• _Task material_:
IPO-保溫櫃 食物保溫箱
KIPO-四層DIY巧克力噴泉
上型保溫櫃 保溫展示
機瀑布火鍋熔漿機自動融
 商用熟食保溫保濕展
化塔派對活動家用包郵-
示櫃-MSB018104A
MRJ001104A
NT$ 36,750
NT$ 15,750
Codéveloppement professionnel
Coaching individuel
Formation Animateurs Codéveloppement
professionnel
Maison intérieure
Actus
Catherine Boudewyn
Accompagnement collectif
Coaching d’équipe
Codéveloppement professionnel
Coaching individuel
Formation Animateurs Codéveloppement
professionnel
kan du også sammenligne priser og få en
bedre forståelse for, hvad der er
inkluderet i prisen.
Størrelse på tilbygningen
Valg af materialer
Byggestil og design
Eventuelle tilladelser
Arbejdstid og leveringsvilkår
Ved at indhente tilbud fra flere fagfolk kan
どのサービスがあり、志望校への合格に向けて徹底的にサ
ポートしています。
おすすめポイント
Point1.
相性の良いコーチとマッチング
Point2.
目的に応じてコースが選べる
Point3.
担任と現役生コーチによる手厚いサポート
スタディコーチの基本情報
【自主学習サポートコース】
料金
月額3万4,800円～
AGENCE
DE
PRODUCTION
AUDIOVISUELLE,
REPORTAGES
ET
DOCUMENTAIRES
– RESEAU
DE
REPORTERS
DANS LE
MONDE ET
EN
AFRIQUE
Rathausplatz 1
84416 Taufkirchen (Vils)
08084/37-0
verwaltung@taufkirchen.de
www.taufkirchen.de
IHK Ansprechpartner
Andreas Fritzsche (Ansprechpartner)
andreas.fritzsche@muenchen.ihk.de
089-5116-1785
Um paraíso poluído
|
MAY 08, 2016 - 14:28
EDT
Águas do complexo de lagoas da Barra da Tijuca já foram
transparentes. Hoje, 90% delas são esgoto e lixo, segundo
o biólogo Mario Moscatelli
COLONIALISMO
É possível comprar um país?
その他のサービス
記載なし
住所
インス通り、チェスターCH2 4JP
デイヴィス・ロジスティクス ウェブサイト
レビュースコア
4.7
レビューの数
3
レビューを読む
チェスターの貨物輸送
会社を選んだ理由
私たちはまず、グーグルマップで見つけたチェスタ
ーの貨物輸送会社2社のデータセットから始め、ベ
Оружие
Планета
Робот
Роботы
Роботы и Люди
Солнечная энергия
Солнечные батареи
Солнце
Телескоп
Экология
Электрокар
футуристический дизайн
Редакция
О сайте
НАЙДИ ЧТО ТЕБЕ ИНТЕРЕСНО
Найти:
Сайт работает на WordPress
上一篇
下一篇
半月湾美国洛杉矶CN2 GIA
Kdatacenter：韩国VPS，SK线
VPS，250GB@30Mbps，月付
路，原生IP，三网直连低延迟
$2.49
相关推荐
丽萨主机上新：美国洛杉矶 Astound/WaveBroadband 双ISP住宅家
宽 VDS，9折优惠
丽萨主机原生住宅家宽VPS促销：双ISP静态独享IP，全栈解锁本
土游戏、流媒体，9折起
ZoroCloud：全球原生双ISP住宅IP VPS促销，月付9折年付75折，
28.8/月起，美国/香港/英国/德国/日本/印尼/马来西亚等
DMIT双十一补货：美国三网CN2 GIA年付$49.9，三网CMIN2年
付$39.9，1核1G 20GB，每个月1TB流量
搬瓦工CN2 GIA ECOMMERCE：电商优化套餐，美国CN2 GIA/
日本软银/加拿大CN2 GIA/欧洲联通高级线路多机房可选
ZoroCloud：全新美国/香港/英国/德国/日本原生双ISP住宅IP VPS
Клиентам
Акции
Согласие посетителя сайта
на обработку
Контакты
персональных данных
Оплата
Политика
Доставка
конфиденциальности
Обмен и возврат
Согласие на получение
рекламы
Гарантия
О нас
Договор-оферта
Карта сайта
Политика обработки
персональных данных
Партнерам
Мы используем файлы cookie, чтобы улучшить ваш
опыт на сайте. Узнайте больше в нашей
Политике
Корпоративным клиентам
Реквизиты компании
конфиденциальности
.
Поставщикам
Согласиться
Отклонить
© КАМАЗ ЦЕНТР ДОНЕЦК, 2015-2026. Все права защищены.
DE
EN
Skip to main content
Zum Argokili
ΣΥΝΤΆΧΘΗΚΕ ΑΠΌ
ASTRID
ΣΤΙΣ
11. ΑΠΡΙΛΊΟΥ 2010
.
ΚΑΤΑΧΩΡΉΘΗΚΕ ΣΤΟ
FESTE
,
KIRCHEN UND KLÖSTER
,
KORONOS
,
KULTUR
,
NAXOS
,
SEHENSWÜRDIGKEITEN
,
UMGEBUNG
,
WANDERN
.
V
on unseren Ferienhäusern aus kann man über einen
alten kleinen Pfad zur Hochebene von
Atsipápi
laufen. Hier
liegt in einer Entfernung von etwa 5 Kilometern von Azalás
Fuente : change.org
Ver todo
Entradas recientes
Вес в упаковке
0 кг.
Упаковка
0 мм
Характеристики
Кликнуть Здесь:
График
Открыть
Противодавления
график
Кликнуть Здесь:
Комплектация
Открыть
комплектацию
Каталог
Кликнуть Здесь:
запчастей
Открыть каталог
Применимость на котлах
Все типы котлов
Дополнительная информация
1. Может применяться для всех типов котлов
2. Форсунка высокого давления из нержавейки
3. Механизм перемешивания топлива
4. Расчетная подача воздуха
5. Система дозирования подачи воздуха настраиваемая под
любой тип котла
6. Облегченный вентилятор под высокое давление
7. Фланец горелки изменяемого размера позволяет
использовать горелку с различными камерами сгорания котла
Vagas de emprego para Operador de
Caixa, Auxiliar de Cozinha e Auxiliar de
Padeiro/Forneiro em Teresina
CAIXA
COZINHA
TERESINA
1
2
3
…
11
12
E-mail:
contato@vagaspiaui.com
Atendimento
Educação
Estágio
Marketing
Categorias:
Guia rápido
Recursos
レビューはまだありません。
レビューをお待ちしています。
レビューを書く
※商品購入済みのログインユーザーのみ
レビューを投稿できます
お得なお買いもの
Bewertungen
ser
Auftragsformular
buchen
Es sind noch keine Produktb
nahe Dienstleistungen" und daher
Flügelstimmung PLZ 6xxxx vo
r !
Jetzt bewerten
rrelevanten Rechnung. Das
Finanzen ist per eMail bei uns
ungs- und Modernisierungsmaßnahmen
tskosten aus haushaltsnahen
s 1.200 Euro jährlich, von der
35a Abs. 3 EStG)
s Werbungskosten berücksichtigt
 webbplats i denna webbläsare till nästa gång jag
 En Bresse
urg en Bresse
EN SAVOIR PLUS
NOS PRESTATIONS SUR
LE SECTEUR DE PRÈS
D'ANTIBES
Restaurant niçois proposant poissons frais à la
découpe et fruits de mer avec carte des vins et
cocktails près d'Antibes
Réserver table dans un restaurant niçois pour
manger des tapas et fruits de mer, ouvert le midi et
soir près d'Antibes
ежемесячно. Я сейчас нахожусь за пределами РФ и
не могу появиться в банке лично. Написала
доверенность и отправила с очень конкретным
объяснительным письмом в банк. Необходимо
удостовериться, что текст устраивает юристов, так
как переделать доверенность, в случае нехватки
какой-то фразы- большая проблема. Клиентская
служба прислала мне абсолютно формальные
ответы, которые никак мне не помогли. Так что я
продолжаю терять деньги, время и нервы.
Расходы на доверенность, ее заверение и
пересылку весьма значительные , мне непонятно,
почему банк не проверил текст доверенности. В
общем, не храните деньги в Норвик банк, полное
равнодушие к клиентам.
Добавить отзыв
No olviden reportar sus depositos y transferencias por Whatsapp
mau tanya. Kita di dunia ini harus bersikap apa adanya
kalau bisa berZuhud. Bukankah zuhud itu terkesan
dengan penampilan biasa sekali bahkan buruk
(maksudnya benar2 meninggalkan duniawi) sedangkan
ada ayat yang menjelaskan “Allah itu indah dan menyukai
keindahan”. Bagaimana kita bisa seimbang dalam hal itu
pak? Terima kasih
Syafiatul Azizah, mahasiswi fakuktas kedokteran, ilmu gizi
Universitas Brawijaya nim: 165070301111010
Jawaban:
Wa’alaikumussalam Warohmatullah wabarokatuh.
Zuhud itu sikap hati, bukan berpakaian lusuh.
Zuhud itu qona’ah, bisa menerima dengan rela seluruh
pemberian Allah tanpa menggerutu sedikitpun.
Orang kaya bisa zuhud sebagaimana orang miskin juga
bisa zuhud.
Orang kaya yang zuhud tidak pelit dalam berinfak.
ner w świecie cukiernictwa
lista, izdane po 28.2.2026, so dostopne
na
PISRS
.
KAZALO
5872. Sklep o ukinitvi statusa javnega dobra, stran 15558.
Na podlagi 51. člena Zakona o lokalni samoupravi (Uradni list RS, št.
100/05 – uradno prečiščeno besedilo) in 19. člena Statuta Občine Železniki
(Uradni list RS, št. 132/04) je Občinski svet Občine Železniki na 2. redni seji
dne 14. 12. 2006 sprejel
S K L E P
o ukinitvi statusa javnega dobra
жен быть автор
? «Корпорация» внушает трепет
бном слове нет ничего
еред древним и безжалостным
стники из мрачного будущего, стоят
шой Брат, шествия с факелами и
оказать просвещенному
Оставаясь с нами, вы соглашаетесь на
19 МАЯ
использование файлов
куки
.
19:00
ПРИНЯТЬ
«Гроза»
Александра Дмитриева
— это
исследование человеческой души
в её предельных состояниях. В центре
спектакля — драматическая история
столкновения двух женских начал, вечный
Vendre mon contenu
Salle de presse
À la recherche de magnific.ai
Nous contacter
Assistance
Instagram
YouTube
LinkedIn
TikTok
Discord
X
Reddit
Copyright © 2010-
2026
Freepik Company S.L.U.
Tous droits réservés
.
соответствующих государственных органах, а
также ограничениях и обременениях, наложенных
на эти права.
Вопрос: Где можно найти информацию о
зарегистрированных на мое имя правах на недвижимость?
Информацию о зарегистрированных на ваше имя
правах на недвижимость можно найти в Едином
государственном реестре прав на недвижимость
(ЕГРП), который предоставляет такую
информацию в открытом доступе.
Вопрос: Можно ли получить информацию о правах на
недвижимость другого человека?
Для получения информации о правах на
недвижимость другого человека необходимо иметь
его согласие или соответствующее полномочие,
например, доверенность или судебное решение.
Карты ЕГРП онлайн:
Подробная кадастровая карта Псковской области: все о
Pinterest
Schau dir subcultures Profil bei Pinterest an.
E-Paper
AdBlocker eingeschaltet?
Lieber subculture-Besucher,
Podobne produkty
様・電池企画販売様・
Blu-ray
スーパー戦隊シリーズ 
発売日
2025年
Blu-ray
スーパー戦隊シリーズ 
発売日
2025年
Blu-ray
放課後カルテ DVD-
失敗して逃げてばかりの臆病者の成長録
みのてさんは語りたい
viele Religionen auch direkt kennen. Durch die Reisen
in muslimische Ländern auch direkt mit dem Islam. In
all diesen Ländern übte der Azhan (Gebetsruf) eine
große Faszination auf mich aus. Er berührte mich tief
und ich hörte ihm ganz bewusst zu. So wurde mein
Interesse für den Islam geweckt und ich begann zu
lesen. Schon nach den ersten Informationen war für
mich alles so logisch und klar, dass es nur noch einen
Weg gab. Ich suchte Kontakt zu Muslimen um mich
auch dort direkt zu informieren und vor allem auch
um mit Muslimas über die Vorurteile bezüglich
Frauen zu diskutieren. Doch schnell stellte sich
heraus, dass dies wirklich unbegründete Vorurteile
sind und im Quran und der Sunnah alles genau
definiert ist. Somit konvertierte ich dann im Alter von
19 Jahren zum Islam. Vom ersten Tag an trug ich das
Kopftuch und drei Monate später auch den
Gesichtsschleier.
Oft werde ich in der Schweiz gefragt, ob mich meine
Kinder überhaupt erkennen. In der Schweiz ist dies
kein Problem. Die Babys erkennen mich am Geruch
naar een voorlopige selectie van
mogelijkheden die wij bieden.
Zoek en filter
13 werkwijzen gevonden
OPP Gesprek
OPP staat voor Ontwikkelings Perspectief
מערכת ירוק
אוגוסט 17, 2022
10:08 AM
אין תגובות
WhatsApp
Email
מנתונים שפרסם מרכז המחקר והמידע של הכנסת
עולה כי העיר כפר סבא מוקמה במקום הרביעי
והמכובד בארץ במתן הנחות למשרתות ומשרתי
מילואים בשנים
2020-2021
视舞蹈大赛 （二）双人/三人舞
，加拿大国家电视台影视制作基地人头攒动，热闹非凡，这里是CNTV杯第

• _Instruction_: Scan the material above. Copy each line that holds the word "воздуха".

• _Written response_:
4. Расчетная подача воздуха
5. Система дозирования подачи воздуха настраиваемая под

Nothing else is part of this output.